_Excerpt_:

-----

Katyn was a forbidden topic in postwar Poland. Censors suppressed all references to it. Even mentioning the atrocity meant risking reprisal. While Katyn was erased from Poland’s official history, it could not be erased from historical memory. In 1981, Solidarity erected a memorial with the simple inscription “Katyn, 1940.” Even that was too much. The police confiscated it. Later, the Polish Government, on cue from Moscow, created another memorial. It read: “To the Polish soldiers–victims of Hitlerite fascism–reposing in the soil of Katyn.”
Then came Mikhail Gorbachev and glasnost. In 1987, the Soviet president signed an agreement with the head of Poland’s military government, Gen. Wojciech Jaruzelski, for a joint historical commission to investigate “blank spots,” that is, censored subjects, in the two countries’ troubled history. Polish historians tried unsuccessfully to include Katyn on the agenda. The commission did provide a forum, however, for Polish historians to press their Soviet counterparts for access to official records, even if to confirm the Burdenko Commission’s conclusions. (There were, after all, “court historians” on both sides.) Gorbachev had a chance to address Katyn during a July 1988 state visit to Warsaw, but dodged the issue.
Pressure was building on the Soviets, however. Prominent Polish intellectuals signed an open letter asking for access to official records and sent it to Soviet colleagues. A month after Gorbachev’s visit, demonstrators paraded in the streets of Warsaw demanding an official inquiry. The Kremlin had to do something; it chose to deceive. In November, the Soviet Government announced plans for a new memorial at Katyn commemorating Polish officers “[who] together with 500 Soviet prisoners . . . were shot by the fascists in 1943 as our army approached Smolensk.” This was not true, and the change of dates was a further obfuscation, but more important was the subliminal message directed to the Poles: Russia and Poland were both victims of German aggression, something neither country should forget. 14
In early 1989, three top Soviet officials sent Gorbachev a memorandum warning him that the issue was becoming “more acute” and that “time is not our ally.” 15 Some form of official admission, even a partial one, would have to be made. At a Kremlin ceremony on 13 October 1990, Gorbachev handed Jaruzelski a folder of documents that left no doubt about Soviet guilt. He did not, however, make a full and complete disclosure. Missing from the folder was the March 1940 NKVD execution order. Gorbachev laid all blame on Stalin’s secret police chief, Lavrenty Beria, and his deputy. (This was a safe move, because Beria and his deputy had been branded criminals and summarily shot by Stalin’s successors.) Gorbachev also failed to mention that the actual number of victims was 21,857–more than the usually cited figure of 15,000. By shaving the truth, Gorbachev had shielded the Soviet Government and the Communist Party, making Katyn look like a rogue secret police action rather than an official act of mass murder.

-----

_Dataset entries_:
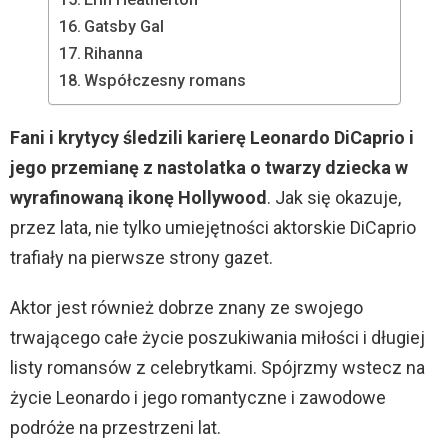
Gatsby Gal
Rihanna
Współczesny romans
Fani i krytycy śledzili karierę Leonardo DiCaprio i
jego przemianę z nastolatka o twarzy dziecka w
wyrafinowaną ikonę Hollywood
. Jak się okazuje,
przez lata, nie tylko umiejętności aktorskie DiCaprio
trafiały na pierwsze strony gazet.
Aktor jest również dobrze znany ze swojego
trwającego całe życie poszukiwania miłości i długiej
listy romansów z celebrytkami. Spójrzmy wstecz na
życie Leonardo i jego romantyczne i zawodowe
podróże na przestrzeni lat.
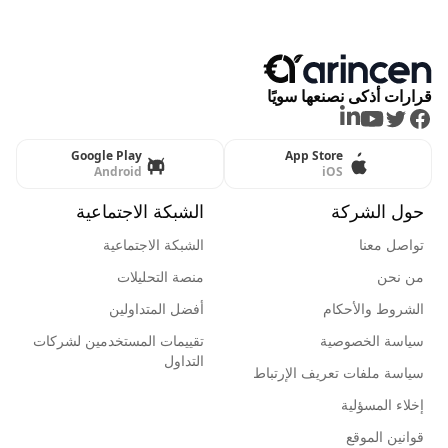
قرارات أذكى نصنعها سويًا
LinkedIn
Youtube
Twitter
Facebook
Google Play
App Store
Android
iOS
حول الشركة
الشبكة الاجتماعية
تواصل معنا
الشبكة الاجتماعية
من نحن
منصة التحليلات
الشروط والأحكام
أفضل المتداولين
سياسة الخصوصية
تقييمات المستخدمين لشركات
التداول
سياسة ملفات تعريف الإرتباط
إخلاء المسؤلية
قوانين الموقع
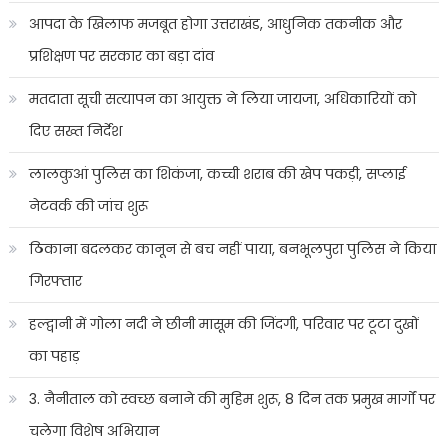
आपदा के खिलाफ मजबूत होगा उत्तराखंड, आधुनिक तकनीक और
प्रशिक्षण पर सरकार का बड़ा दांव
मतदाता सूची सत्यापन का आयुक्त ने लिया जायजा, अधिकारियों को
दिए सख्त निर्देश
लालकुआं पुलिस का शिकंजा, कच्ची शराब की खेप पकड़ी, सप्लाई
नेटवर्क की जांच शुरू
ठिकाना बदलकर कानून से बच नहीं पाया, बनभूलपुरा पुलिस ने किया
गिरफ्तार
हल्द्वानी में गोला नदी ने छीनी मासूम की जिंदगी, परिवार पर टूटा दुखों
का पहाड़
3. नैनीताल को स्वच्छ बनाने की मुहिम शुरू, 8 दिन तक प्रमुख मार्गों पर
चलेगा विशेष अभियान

-----

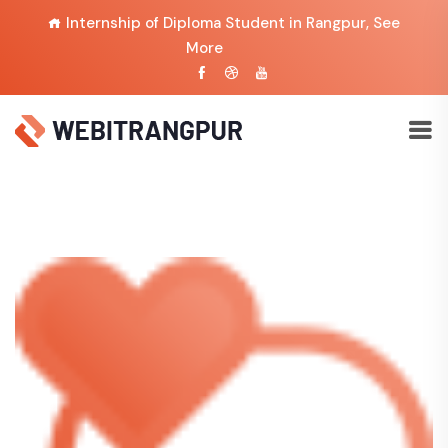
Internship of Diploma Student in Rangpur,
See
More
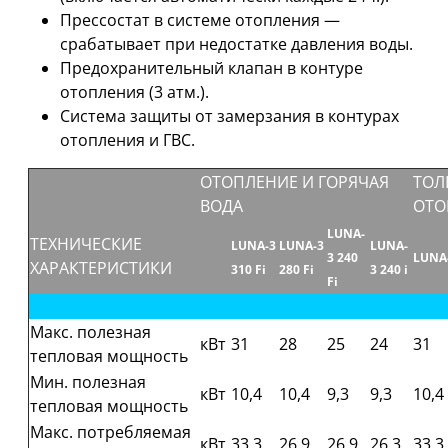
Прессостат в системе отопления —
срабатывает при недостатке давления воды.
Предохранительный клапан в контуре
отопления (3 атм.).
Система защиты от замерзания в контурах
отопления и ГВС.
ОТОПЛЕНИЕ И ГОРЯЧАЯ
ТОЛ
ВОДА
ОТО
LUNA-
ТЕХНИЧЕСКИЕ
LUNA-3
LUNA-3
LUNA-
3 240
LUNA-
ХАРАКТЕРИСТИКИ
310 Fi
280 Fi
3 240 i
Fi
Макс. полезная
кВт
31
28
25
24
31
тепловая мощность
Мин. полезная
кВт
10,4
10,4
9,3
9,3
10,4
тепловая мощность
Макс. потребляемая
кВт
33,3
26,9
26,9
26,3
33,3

-----

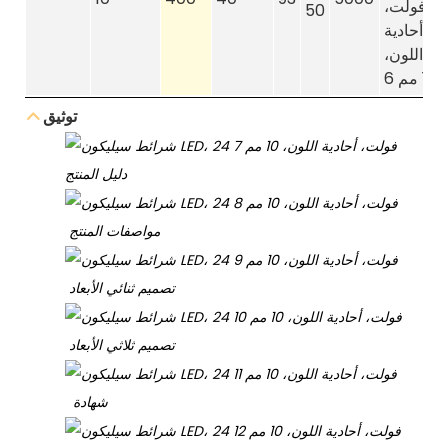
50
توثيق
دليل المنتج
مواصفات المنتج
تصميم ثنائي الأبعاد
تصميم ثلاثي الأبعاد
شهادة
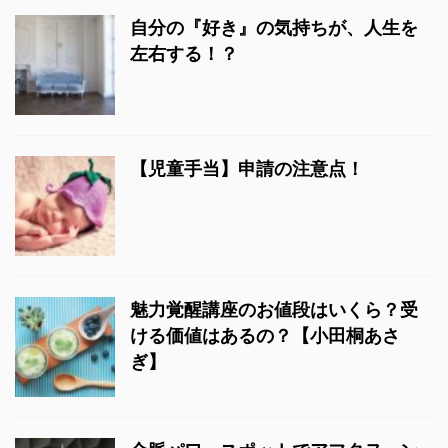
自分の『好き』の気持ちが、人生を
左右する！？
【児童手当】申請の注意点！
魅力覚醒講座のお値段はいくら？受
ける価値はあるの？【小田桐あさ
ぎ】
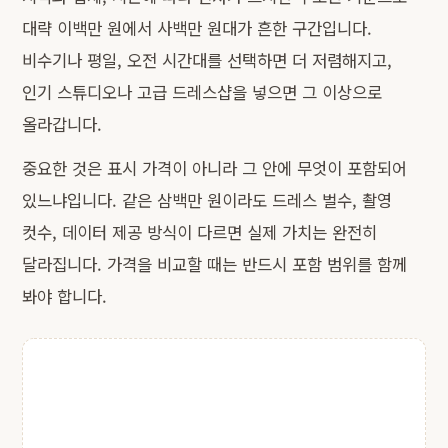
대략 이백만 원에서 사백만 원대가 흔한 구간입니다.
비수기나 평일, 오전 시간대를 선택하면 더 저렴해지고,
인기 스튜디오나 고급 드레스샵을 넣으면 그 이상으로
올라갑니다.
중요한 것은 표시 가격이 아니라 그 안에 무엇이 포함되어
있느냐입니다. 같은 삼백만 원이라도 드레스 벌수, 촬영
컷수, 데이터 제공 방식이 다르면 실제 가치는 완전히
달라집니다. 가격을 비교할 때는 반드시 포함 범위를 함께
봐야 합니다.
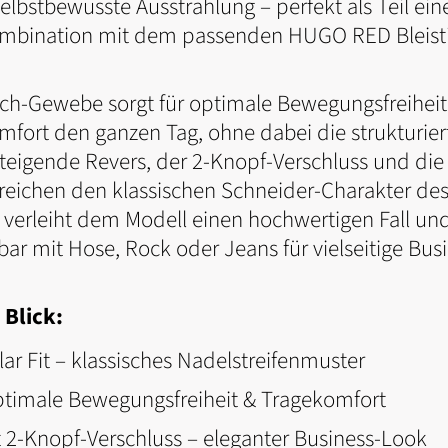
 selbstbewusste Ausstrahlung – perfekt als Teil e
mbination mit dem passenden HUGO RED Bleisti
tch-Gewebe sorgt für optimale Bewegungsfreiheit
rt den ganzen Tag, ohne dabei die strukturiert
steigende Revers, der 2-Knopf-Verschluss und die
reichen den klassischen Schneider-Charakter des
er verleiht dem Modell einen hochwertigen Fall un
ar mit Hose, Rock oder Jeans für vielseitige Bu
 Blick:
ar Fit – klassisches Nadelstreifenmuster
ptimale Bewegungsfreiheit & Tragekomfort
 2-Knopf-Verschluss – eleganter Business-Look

-----

_Task 1_:
Transcribe the part of the Katyn excerpt that opens with the words "Then came Mikhail" and closes with "dodged the issue.".
_Task 2_:
Go on with the excerpt about Katyn, picking up right after its last sentence.
These items were taken from a different source than the text on Katyn.

_Exercise answer 1_:
Then came Mikhail Gorbachev and glasnost. In 1987, the Soviet president signed an agreement with the head of Poland’s military government, Gen. Wojciech Jaruzelski, for a joint historical commission to investigate “blank spots,” that is, censored subjects, in the two countries’ troubled history. Polish historians tried unsuccessfully to include Katyn on the agenda. The commission did provide a forum, however, for Polish historians to press their Soviet counterparts for access to official records, even if to confirm the Burdenko Commission’s conclusions. (There were, after all, “court historians” on both sides.) Gorbachev had a chance to address Katyn during a July 1988 state visit to Warsaw, but dodged the issue.

_Exercise answer 2_:
New Evidence From an Old Source
The next major discovery turned up in an unexpected place–the National Archives in College Park, Maryland. While conducting research on Katyn at the Archives in spring 1990, a Polish-American art and antiques expert named Waclaw Godziemba-Maliszewski was given a copy of an article entitled “The Katyn Enigma: New Evidence in a 40-Year Riddle” that had appeared in the Spring 1981 issue of Studies in Intelligence. It was written by CIA officer and NPIC analyst Robert G. Poirier, who used imagery from Luftwaffe aerial photoreconnaissance during World War II to uncover evidence of the original crime and a Soviet coverup during 1943-1944. 16 The imagery, selected from 17 sorties flown between 1941 and 1944 and spanning a period before, during, and after the German occupation of the Smolensk area, was important evidence. Among other things, it showed that the area where the mass graves were located had not been altered during the German occupation and that the same area displayed physical changes that predated the Germans’ arrival. It also captured the NKVD on film bulldozing some of the Polish graves and removing bodies. Poirier speculated that the corpses had been removed and reburied at another site.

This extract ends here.